* **Passage to read**
_ _ _ _ _

Subchorionic Hemorrhage: What We Missed In Our Last Episode on Exercise, Management, and Birth Outcomes

Show Notes:

[3:26] Our Reviewer of the Week, MaggieMc1217, says "So much great info, I truly can't stop listening! I was quite nervous about birth before but honestly cannot wait. Thank you for all of the great content and your advocacy for a natural birth!"

If you are listening and you have any kind of fear regarding birth, if you're uncertain about anything, if you have questions about things and you don't know where to start, you're in the right place. Stick with me. I take you step by step, making pregnancy and birth topics totally a breeze so that you completely understand what is coming up for you during your pregnancy, what your options are, and how to speak to your provider about it. 💜

[4:52] This episode is a product of questions we've gotten as a follow up to Part 1 on the topic of subchorionic hemorrhage. We love getting feedback from our listeners and want you to be as informed as possible when it comes to birth, pregnancy, and labor!

[6:32] What is a Subchorionic Hemorrhage? It can also be called a subchorionic hematoma or a subchorionic bleed, but it comes from where the placenta detaches from the original implantation site during pregnancy and blood can collect there. The blood collects between the outer layer of your bag of waters, which is called the chorion layer. The blood sits between your uterus and that outer layer of your bag of waters. Now, it is important to know that it may or may not cause a problem, it could be absolutely nothing, and many of them resolve themselves as time goes on.

[8:46] In our last episode, we went over, all the symptoms that you need to know about and any causes and risk factors that are associated with it. We talked about when you're going to call your provider, how it's going to affect your baby and your pregnancy, what you can do once you have it, we talked about if it makes the pregnancy high risk, and how it affects your birth plan.

[9:16] Can you prevent it, slow it down, or help it heal? Unfortunately, no, there's not much that you can do. It's really about listening to your body and working with your provider and trusting the process, which I know when things that are out of our hands and it's a little out of control like that is not very comfortable, but that unfortunately is kind of where you're at with this. When it comes to resolving it faster, your provider might recommend something like pelvic rest. Try not to stress too much. Listen to that good provider that you have vetted and you are on the same page with that you trust. 

[11:41] Can I still exercise? You need to go back to that provider and make sure that you're following their recommendations. Again, depending on how big it is, where it's located, what effects you're having, that's all going to play a part. As far as our three exercises go, these are some pelvic tilts, a squat, and a forward leaning inversion. Make sure you bring that up with your provider. It will have to do with your specific situation.

[13:10] Will it go away? Know that most actually do resolve on their own by about 20 weeks. An ultrasound will determine if it has resolved itself or not.

[13:46] Does it affect baby's position? No, it shouldn't. Unless you have a massive hematoma and that's something you'd definitely work with a provider about, but no, where it's at and, and what it's doing should not affect what your baby is doing in the way of their position at all. This doesn't have to be some crazy, terrible thing, it's just a variation of normal during pregnancy.

[15:09] "My doctor is recommending a C-section if I still have the hematoma. What should I do?" If this is what you are hearing, reach out to another provider. Get a second and third opinion, meet with providers at different hospitals in different settings, and ask lots of questions. Because this is not necessarily evidence based. In fact, research shows that a subchorionic hemorrhage that's diagnosed in early pregnancy does not influence the need for a Cesarean at all. 

 [17:49] As a reminder, I can't answer your specific situation, but it's definitely worth the conversation with your provider to ask those questions, get the research, and then make a decision from there.

_ _ _ _ _

* **Data to examine**
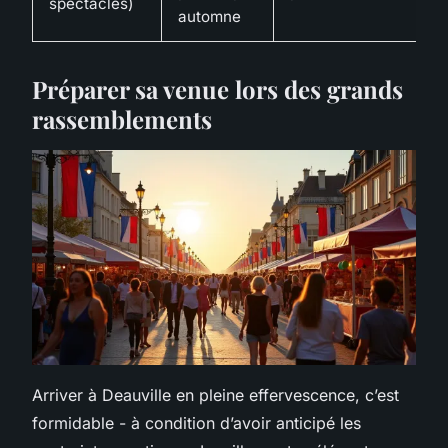
spectacles)
automne
Préparer sa venue lors des grands
rassemblements
Arriver à Deauville en pleine effervescence, c’est
formidable - à condition d’avoir anticipé les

_ _ _ _ _

* **To do**
Repeat the passage of the subchorionic hemorrhage show notes from "[6:32] What is" to "time goes on.", word for word. The listing is separate material and is not part of the show notes.

* **Reply**
[6:32] What is a Subchorionic Hemorrhage? It can also be called a subchorionic hematoma or a subchorionic bleed, but it comes from where the placenta detaches from the original implantation site during pregnancy and blood can collect there. The blood collects between the outer layer of your bag of waters, which is called the chorion layer. The blood sits between your uterus and that outer layer of your bag of waters. Now, it is important to know that it may or may not cause a problem, it could be absolutely nothing, and many of them resolve themselves as time goes on.